We are unable to concur in the conclusion arrived, at by the court in this case. The evidence, the whole of which is set out in the opinion of the court, in our opinion is insufficient to sustain the charge that defendant sold the liquor to the detectives. Defendant was a mere clerk, or waiter, and the testimony furnishes no suggestion or intimation that he owned or had any interest in the liquor furnished, or was interested as proprietor or otherwise in the restaurant. When requested to furnish the beer, he expressly informed the officers that he would have “to go out for it,” leaving the inference, consistent with the presumption of innocence which follows defendant throughout the trial, that there was none upon the premises. The officers said to him, “All right. Go out and get it,” and they handed him money to pay for the same. He complied with their-request. The record will be searched in vain for a suspicion even that this was a device on the part of defendant to conceal an unauthorized sale. Defendant had no liquor to sell. He was a mere clerk, and therefore had nothing to conceal.

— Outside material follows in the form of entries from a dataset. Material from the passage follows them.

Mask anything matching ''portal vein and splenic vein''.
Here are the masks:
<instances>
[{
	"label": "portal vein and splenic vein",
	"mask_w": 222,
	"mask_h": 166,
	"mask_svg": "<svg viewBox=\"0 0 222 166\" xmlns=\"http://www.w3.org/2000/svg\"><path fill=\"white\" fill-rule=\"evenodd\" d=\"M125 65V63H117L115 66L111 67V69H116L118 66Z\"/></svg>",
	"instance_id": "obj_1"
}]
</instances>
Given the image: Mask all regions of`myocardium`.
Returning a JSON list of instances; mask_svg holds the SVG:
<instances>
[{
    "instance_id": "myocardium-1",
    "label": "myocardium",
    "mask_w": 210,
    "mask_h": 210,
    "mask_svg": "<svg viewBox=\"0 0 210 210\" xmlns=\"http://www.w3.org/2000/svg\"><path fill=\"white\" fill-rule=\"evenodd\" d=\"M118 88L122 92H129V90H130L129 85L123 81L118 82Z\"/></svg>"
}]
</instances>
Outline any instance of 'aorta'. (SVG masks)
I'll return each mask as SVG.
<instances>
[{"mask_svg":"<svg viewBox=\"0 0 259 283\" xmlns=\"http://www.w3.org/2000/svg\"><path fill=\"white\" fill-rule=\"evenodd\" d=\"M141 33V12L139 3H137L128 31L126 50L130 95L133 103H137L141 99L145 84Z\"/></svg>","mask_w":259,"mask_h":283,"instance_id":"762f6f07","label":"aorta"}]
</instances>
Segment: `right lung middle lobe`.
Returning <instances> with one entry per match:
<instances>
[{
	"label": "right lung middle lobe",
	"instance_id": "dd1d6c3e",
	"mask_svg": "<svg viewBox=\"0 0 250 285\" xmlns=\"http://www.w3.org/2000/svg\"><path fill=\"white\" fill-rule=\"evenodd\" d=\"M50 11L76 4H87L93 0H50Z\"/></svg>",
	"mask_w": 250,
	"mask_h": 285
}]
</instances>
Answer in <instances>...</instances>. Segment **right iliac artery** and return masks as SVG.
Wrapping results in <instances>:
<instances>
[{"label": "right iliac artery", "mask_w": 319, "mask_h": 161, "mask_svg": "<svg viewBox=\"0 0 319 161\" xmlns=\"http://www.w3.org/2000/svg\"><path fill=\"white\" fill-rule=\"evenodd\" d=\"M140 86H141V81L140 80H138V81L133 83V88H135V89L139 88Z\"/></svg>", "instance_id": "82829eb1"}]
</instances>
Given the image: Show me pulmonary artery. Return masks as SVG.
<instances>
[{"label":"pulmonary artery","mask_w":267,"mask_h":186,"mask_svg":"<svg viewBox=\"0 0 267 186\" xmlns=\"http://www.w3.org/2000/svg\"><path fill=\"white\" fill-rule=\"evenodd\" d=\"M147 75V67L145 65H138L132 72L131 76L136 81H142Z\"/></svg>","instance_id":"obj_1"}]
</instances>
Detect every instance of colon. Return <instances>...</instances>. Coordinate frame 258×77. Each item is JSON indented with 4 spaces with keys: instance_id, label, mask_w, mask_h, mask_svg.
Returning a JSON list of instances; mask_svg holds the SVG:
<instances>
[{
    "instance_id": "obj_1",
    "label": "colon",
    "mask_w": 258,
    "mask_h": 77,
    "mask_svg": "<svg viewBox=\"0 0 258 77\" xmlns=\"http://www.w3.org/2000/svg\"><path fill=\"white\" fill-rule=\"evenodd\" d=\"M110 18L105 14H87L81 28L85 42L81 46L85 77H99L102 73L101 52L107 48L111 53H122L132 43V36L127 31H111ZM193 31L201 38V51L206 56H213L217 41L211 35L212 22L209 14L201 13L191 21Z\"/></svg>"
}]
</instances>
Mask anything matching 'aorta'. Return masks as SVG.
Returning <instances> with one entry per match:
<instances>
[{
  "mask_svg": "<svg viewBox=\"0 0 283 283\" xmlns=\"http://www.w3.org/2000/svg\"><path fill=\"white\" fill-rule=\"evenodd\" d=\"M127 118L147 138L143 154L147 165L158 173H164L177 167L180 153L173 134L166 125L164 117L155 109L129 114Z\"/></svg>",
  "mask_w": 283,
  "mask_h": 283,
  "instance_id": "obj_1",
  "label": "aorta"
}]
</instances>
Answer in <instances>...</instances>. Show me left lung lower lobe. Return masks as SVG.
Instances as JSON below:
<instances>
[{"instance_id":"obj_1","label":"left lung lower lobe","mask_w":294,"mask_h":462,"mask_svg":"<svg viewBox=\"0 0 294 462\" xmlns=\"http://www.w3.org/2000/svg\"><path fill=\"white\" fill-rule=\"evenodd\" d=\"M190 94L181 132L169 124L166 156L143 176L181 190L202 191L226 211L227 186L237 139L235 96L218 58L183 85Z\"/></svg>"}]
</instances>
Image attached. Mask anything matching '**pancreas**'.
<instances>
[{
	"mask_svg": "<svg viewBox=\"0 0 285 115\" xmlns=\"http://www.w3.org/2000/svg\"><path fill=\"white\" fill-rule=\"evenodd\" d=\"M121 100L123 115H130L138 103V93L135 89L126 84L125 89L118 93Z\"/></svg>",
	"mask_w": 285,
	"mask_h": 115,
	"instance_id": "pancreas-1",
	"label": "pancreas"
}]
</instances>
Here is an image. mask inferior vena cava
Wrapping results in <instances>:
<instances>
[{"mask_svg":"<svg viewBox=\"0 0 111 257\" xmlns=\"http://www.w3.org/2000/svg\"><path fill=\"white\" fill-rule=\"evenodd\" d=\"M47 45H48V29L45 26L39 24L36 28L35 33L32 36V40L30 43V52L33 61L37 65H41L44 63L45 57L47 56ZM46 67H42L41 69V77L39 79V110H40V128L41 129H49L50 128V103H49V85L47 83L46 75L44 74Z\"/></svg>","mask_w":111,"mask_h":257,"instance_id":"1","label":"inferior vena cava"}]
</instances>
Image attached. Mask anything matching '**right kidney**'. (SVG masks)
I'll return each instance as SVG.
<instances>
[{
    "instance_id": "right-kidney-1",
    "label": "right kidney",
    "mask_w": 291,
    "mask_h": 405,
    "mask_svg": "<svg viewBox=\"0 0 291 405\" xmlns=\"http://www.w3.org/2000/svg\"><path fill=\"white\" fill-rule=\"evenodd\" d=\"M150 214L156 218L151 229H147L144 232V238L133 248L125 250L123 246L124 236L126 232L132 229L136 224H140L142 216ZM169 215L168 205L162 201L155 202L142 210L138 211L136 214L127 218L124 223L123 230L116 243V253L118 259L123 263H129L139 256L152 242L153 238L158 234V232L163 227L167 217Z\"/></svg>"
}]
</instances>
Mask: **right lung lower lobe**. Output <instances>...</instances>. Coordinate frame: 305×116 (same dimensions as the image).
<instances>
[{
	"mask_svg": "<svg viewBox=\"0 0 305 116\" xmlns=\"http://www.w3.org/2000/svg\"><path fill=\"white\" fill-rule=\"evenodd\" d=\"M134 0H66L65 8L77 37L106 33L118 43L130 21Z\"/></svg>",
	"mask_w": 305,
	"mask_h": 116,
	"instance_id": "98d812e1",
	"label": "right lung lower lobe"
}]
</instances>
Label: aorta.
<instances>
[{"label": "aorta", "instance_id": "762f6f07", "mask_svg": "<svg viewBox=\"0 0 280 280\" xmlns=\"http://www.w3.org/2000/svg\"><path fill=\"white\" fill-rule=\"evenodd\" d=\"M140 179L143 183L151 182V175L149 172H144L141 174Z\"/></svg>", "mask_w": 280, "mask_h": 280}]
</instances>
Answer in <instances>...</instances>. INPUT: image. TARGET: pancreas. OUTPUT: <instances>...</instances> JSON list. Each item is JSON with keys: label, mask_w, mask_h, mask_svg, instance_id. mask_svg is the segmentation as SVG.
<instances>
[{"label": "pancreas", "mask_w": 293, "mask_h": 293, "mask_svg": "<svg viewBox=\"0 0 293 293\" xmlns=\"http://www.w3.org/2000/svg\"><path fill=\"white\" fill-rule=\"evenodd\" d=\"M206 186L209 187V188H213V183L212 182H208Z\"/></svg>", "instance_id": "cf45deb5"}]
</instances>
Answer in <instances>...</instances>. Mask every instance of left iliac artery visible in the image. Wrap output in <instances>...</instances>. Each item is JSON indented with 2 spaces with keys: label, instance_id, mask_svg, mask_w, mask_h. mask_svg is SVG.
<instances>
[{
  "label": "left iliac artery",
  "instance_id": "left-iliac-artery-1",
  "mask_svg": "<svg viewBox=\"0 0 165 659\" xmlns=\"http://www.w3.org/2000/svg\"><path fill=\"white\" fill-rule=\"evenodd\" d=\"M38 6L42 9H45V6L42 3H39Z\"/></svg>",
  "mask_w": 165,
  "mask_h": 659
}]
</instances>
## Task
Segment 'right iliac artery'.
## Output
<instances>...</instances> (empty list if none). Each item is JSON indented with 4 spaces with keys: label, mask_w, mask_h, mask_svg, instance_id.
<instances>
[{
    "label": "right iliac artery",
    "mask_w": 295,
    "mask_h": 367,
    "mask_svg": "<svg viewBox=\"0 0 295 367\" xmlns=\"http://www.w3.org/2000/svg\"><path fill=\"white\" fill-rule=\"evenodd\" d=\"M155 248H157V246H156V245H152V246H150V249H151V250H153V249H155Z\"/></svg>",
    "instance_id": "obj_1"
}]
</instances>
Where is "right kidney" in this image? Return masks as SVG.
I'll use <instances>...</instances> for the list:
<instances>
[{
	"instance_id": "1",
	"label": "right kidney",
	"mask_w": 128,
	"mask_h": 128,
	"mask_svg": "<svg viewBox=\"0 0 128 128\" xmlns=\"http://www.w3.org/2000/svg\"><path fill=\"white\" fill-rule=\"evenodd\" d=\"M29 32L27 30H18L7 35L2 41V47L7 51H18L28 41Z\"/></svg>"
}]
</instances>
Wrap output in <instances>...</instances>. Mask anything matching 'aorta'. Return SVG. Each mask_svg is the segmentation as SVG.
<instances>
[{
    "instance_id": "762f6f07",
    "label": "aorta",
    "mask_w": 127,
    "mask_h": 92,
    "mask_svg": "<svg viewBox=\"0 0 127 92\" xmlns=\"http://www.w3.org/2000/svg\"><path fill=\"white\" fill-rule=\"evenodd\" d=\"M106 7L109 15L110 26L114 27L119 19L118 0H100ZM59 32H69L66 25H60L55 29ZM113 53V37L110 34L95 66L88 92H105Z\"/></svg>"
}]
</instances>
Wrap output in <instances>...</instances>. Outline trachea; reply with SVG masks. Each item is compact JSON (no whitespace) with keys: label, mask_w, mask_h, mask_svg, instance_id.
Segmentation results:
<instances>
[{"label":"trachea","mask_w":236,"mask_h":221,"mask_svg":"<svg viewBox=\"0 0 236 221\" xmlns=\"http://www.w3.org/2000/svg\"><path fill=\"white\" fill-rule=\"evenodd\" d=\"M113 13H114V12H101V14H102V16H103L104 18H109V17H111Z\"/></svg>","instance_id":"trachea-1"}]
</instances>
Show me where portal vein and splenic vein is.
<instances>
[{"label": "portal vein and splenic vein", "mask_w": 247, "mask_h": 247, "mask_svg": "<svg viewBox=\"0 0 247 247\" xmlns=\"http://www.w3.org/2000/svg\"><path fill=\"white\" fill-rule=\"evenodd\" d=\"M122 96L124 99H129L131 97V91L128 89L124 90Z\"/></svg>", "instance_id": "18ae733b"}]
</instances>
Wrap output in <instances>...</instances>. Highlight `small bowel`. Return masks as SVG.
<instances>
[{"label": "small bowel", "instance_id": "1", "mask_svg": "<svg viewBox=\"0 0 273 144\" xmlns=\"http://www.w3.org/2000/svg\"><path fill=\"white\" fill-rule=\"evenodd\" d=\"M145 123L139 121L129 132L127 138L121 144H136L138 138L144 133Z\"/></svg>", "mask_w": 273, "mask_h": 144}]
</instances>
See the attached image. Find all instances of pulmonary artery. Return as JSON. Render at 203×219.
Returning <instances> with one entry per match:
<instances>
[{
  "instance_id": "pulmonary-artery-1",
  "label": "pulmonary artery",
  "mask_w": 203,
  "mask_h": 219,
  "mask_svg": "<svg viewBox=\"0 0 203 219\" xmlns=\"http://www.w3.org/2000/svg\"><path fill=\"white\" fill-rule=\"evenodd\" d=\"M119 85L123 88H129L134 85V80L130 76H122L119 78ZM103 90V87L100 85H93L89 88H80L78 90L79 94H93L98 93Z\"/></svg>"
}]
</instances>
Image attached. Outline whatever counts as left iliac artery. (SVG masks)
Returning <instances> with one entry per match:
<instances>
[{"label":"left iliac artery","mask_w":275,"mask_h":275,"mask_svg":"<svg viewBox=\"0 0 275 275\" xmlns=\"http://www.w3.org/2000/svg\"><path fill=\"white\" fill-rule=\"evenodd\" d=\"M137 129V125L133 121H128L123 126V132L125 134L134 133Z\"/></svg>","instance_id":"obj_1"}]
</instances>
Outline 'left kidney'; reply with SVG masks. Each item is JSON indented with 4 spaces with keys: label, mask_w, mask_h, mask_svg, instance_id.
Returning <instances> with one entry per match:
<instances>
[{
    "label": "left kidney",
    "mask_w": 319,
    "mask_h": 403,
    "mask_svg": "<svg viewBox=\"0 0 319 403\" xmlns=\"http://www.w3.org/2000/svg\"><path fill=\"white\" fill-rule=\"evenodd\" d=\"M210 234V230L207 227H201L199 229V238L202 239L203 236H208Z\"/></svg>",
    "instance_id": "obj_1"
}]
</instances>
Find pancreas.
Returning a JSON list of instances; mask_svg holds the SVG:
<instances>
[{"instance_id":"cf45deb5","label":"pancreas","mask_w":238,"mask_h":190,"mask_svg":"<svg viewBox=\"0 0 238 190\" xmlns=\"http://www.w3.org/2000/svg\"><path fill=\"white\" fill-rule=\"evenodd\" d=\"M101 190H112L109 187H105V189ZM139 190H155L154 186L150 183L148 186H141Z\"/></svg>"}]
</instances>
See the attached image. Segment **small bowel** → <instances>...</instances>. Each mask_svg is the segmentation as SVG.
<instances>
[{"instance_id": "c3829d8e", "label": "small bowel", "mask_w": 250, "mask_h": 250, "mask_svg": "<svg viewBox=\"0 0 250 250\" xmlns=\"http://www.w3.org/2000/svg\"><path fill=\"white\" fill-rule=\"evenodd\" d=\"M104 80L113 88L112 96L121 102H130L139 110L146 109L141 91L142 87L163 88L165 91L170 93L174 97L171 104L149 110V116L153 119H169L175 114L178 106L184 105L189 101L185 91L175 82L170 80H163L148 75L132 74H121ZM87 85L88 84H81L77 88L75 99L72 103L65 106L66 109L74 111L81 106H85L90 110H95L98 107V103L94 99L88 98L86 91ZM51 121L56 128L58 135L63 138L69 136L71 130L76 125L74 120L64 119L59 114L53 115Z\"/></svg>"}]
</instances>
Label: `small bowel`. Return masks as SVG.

The case comes squarely within the rule, sustained and supported *430by a long line of decisions, that one who at the request of another, and with money furnished for that purpose, purchases from a third person and delivers to the former intoxicating liquor, is not guilty of making a sale, as he is merely the agent for the real purchaser, unless he is personally interested in the sale, or acts for the seller. Maples v. State, 130 Ala. 121, 30 South. 428; Campbell v. State, 79 Ala. 271; Morgan v. State, 81 Ala. 72, 1 South. 472; Dale v. State, 90 Ark. 579, 120 S. W. 389; Jones v. State, 100 Ga. 579, 28 S. E. 396; Reese v. City, 120 Ga. 198, 47 S. E. 560; Johnson v. State, 63 Miss. 228; Rector v. State (Tex. Cr. App.) 90 S. W. 41; Crawford v. State (Tex. Cr. App.) 58 S. W. 1006; Anderson v. State, 32 Fla. 242, 13 South. 435; Chinn v. Com. (Ky.) 33 S. W. 1117; State v. Johnston, 139 N. C. 640, 52 S. E. 273; State v. Mosier, 25 Conn. 40.
As already remarked, the evidence furnishes no suggestion that defendant was in any way interested in the transaction; and, as held by the court, he was not required to disclose from whom he obtained the liquor. The statement in the opinion that there is no presumption that the suey house in which defendant was employed was licensed is, as to defendant, pure assumption. There is no evidence upon the question. Defendant was not the proprietor, and is in no position affirmatively to prove or disprove the fact, nor was he required to do so. His whole defense was that he acted as the agent for the detectives, and as an accommodation to them procured the liquor. The situation is precisely the same as though the transaction took place upon a street corner. If the court is to indulge in presumptions respecting the character of the place, it is only fair to assume that, if it was unlicensed, the detectives would have laid hold of the proprietor, rather than the inoffensive and now unfortunate waiter, who, within the presumption of innocence applicable to all criminal prosecutions, intended no wrong.